De walking lunge is een vrij complexe oefening, die behalve vrije ruimte, ook enige trainingservaring vergt. Ze doet een groot beroep op je balans en coördinatie, waarom je het beste zonder gewichten begint.

Coach Mike Israetel bespreekt in onderstaande video tien veelgemaakte fouten bij de uitvoering van walking lunges.

01:30: Niet diep genoeg zakken, waardoor je de range of motion (ROM) verkleint. Zorg dat de knie van je achterste been de grond net (niet) raakt.
03:03: Geen vaste ROM hanteren, waardoor je niet consistent progressie kunt maken.
04:58: Niet ver genoeg uitstappen.
06:03: Te ver uitstappen.
07:45: De excentrische fase (het zakken) niet gecontroleerd genoeg uitvoeren, waardoor je een belangrijke trainingsprikkel misloopt.
09:07: Voorover leunen (waarover men kan twisten).
10:40: In één keer doorstappen – voor spiergroei is dat minder effectief dan telkens even stoppen tussen elke stap.
12:25: Gelimiteerd worden door je gripkracht (wanneer die minder groot is dan die van de doelspieren). Oplossingen: lifting straps of versa gripps.
14:30: Te weinig of te veel gewicht gebruiken: bij walking lunges opereer je idealiter in de range van 15 tot 30 herhalingen.
16:57: De doelspier (meestal de billen) niet (genoeg) voelen. Dit kan een kwestie zijn van hoeveelheid gewicht en/of uitvoering (voor meer ‘bil’ kun je bijvoorbeeld verder uitstappen).

Programmering

De walking lunge is een zware compoundoefening, die je niet ‘even’ als ‘finsisher’ na zware squats of deadlifts doet. Als je benen en billen al vermoeid zijn, gaat dat namelijk ten koste van de hoeveelheid mechanische spanning die je kunt creëren. Mechanische spanning is het belangrijkste trainingsmechanisme voor spiergroei.

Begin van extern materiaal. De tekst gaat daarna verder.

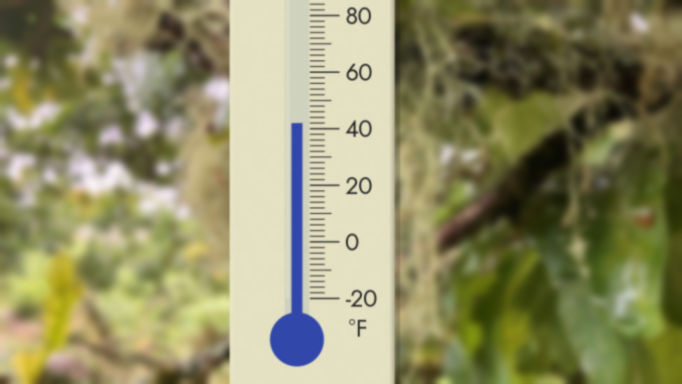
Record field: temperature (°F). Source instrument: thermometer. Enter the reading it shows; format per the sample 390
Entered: 42
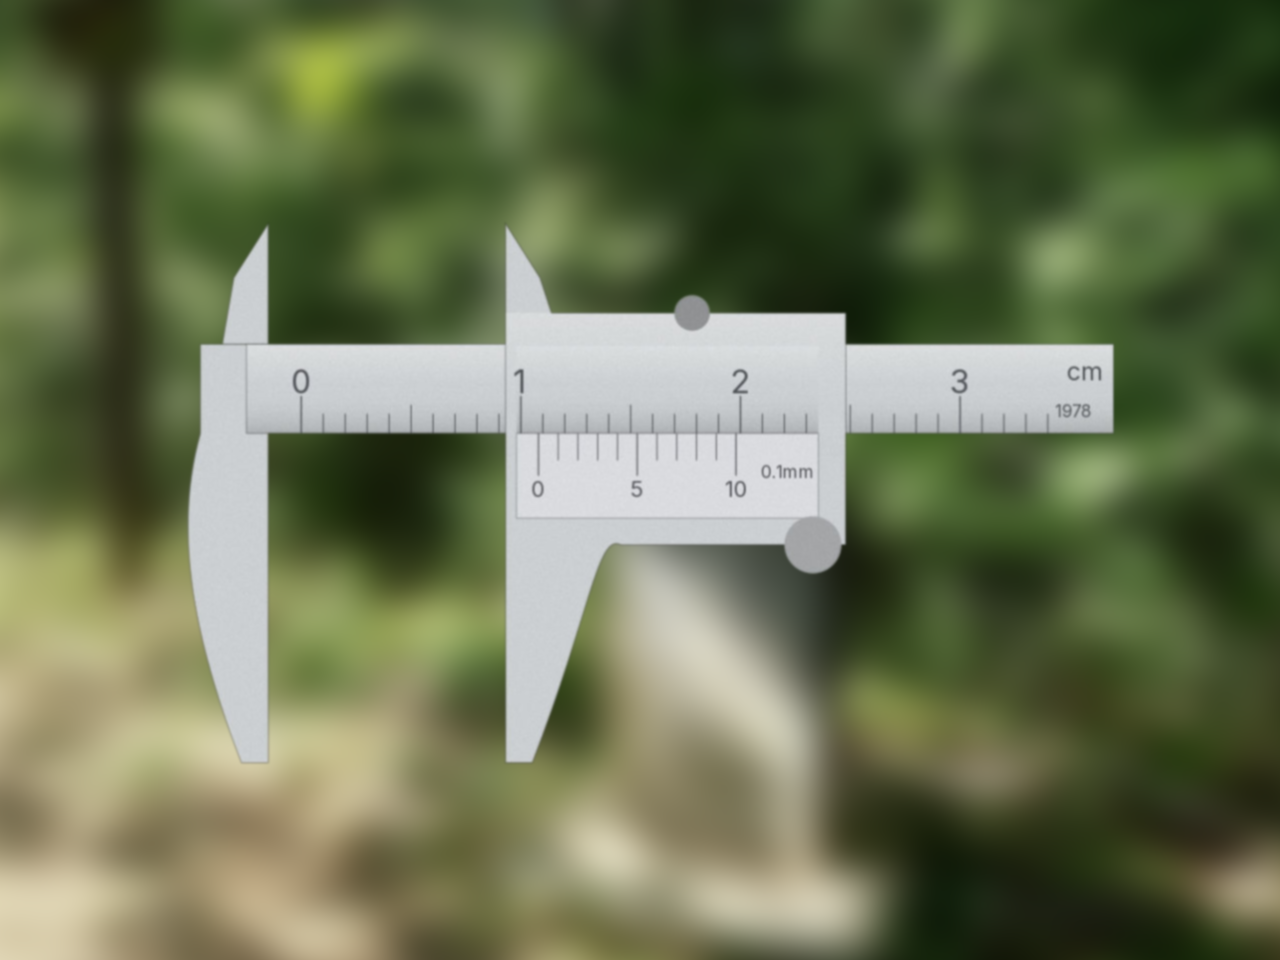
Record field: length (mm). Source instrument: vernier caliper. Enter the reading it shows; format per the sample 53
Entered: 10.8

Probeer je trainingsvolume voor je onderlijf daarom zoveel mogelijk over de week uit te smeren. Over minimaal twee sessies toch, waarbij je bijvoorbeeld de ene keer met de squat en de andere keer met de lunge begint.

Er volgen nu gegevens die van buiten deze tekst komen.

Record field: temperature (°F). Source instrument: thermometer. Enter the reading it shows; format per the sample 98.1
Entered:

Als je wat meer gevorderd bent, kun je je onderlichaam zelfs bijna dagelijks trainen, in een high frequency/full body-protocol.

Volume

Hoeveel sets je per week nodig hebt voor optimale spiergroei? Dat hangt onder meer af van je trainingsstatus: hoe meer gevorderd je bent, hoe groter je volumebehoefte. Volgens de richtlijnen van Mike Israetel:

  • quadriceps: 12-18 sets;
  • hamstrings: 10-16 sets;
  • billen: 4-12 sets (dat is exclusief indirect werk van compoundoefeningen!).

Doe per spiergroep maximaal 5-10 sets per training, in een high frequency/full body-programma hooguit vijf.

Intensiteit

Doe walking lunges zoals gezegd in het spectrum van 15 tot 30 herhalingen. Train niet tot volledig spierfalen, maar houd één à twee herhalingen ‘in de tank’ (1-2 RIR).